- Data:
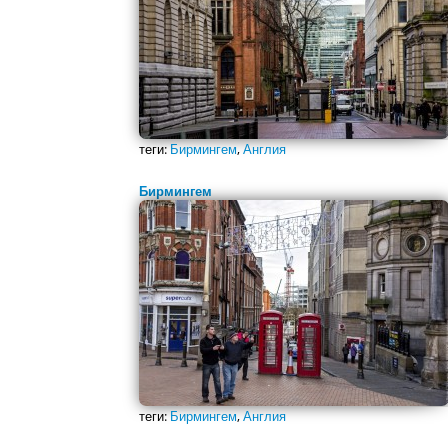
теги:
Бирмингем
,
Англия
Бирмингем
теги:
Бирмингем
,
Англия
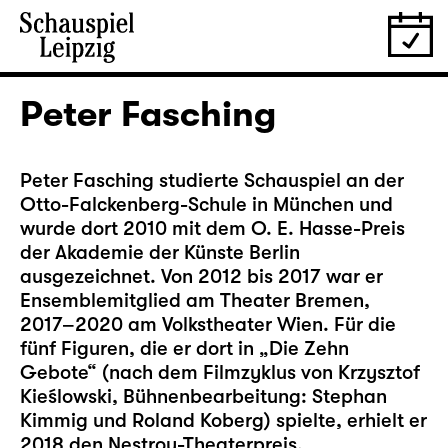
Peter Fasching
Peter Fasching studierte Schauspiel an der
Otto-Falckenberg-Schule in München und
wurde dort 2010 mit dem O. E. Hasse-Preis
der Akademie der Künste Berlin
ausgezeichnet. Von 2012 bis 2017 war er
Ensemblemitglied am Theater Bremen,
2017–2020 am Volkstheater Wien. Für die
fünf Figuren, die er dort in „Die Zehn
Gebote“ (nach dem Filmzyklus von Krzysztof
Kieślowski, Bühnenbearbeitung: Stephan
Kimmig und Roland Koberg) spielte, erhielt er
2018 den Nestroy-Theaterpreis.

- What to do: Please print all the data above word for word. Pictures should not appear in the copy.

- Expected output:
теги:
Бирмингем
,
Англия
Бирмингем
теги:
Бирмингем
,
Англия
Peter Fasching
Peter Fasching studierte Schauspiel an der
Otto-Falckenberg-Schule in München und
wurde dort 2010 mit dem O. E. Hasse-Preis
der Akademie der Künste Berlin
ausgezeichnet. Von 2012 bis 2017 war er
Ensemblemitglied am Theater Bremen,
2017–2020 am Volkstheater Wien. Für die
fünf Figuren, die er dort in „Die Zehn
Gebote“ (nach dem Filmzyklus von Krzysztof
Kieślowski, Bühnenbearbeitung: Stephan
Kimmig und Roland Koberg) spielte, erhielt er
2018 den Nestroy-Theaterpreis.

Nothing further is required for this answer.